La France est en « crue généralisée », a prévenu vendredi 13 février 2026 l’organisme de surveillance Vigicrues. La Gironde et le Lot-et-Garonne, placés en vigilance rouge dès mercredi, ont été maintenus à ce stade d’alerte pour vendredi et samedi, avec des niveaux qui « vont continuer de progresser jusqu’à dimanche », selon le dernier bulletin de vigilance en date. Samedi, une vingtaine d’autres départements ont été placés en vigilance orange, de l’Aisne à l’Aude en passant par le Morbihan, l’Indre-et-Loire et les Deux-Sèvres.

Pas de retour à la normale dans les prochains jours

Et l’épisode n’est « pas du tout terminé » en raison de nouvelles pluies attendues, selon Lucie Chadourne-Facon, directrice de Vigicrues. « Les perturbations qui arrivent vont réalimenter les crues. Donc on n’est pas du tout dans une logique de retour à la normale dans les jours qui viennent », a-t-elle averti lors d’une conférence téléphonique organisée par le ministère de la Transition écologique.

Après la tempête Nils, qui a causé au moins deux morts en France et fait de nombreux dégâts matériels, Météo-France a relevé de « forts cumuls » de pluies « sur des sols déjà détrempés », avec par endroits 60 à 100 mm de mardi à jeudi, « localement 150 mm en 72 heures », notamment sur le Massif central, le Périgord et la vallée de la Garonne. Les tronçons de ce fleuve situés entre Agen (Lot-et-Garonne) et Langon (Gironde) sont particulièrement surveillés. Des évacuations limitées d’habitants ont eu lieu vendredi sur ses rives, la crue inondant partiellement plusieurs communes.
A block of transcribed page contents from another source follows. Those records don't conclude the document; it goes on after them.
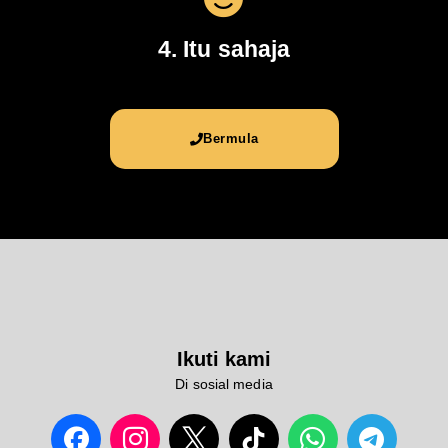
4. Itu sahaja
Bermula
Ikuti kami
Di sosial media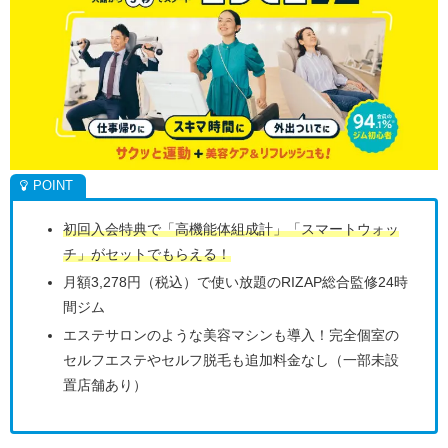
初回入会特典で「高機能体組成計」「スマートウォッ
チ」がセットでもらえる！
月額3,278円（税込）で使い放題のRIZAP総合監修24時
間ジム
エステサロンのような美容マシンも導入！完全個室の
セルフエステやセルフ脱毛も追加料金なし（一部未設
置店舗あり）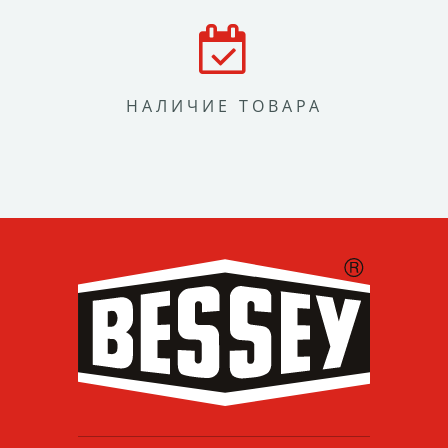
НАЛИЧИЕ ТОВАРА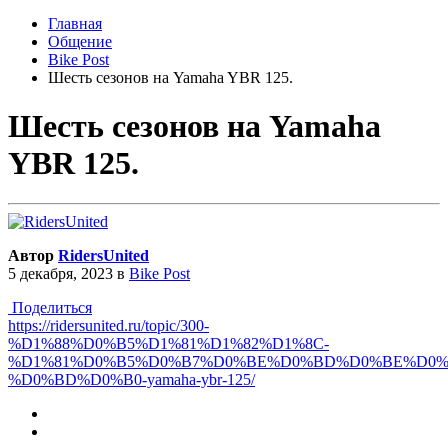
Главная
Общение
Bike Post
Шесть сезонов на Yamaha YBR 125.
Шесть сезонов на Yamaha
YBR 125.
Автор
RidersUnited
5 декабря, 2023
в
Bike Post
Поделиться
https://ridersunited.ru/topic/300-
%D1%88%D0%B5%D1%81%D1%82%D1%8C-
%D1%81%D0%B5%D0%B7%D0%BE%D0%BD%D0%BE%D0%
%D0%BD%D0%B0-yamaha-ybr-125/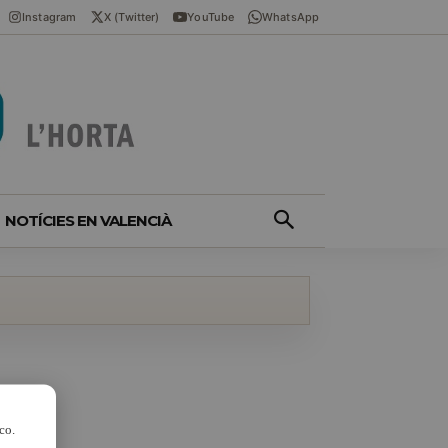
Instagram
X (Twitter)
YouTube
WhatsApp
NOTÍCIES EN VALENCIÀ
co.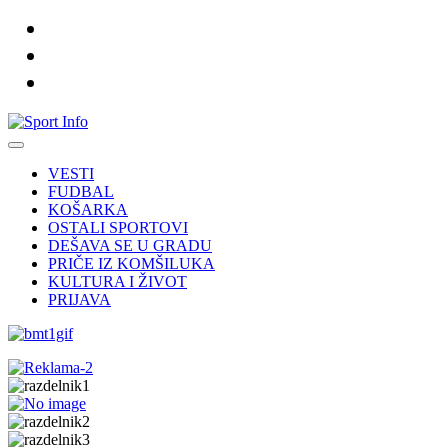
VESTI
FUDBAL
KOŠARKA
OSTALI SPORTOVI
DEŠAVA SE U GRADU
PRIČE IZ KOMŠILUKA
KULTURA I ŽIVOT
PRIJAVA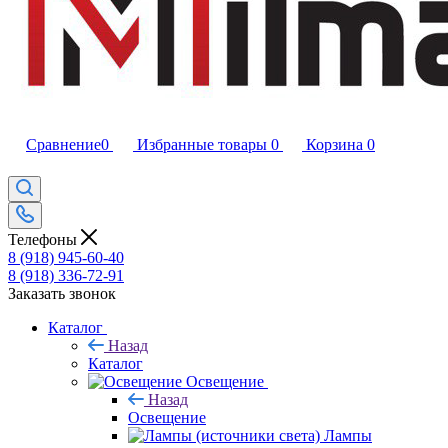
Сравнение
0
Избранные товары
0
Корзина
0
Телефоны
8 (918) 945-60-40
8 (918) 336-72-91
Заказать звонок
Каталог
Назад
Каталог
Освещение
Назад
Освещение
Лампы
À Aiguillon (Lot-et-Garonne), bourg d’environ 4.000 habitants, la municipalité a ainsi mis en œuvre des évacuations préventives, avant le pic attendu samedi. « Il vaut mieux prévoir le pire plutôt que de se retrouver à agir dans l’urgence », justifie le maire, Christian Girardi. « On ne peut pas obliger les gens à évacuer mais, pour ceux qui voudront, nous sommes prêts. On a réquisitionné le gymnase, installé des lits de camp, commandé des plateaux-repas. » Vendredi en milieu d’après-midi, une trentaine de personnes seulement y avaient trouvé refuge. « Ce matin, on avait de l’eau un peu plus haut que la cheville dans la cuisine, tout l’électroménager était tombé en panne. On ne pouvait pas rester avec les enfants », a raconté Soraya, mère de famille de 34 ans.

Nombre d’habitants préféraient cependant rester chez eux, rompus à ces épisodes. « Moi je ne bouge pas, j’habite là depuis 1985, j’ai vu des crues supérieures à 10 m et on n’a jamais évacué », relatait Nicole Soullier, 66 ans, alors que la crue actuelle ne devrait pas atteindre ce niveau.

260.000 foyers sans courant

« On est sur un phénomène d’une ampleur exceptionnelle […], c’est quasiment l’ensemble du territoire qui est concerné », a souligné Mathieu Lefèvre, ministre délégué chargé de la Transition écologique, dans les locaux de Météo-France. Et ces crues ralentissent le travail des techniciens venus rétablir les réseaux malmenés par Nils, comme l’explique Eric Van der Vliet, directeur territorial d’Enedis pour la métropole bordelaise, présent jeudi sur un chantier de réparation. Vendredi soir, 70 % des clients avaient pu être réalimentés en électricité au niveau national, mais plus de 260.000 foyers restaient privés de courant, selon Enedis.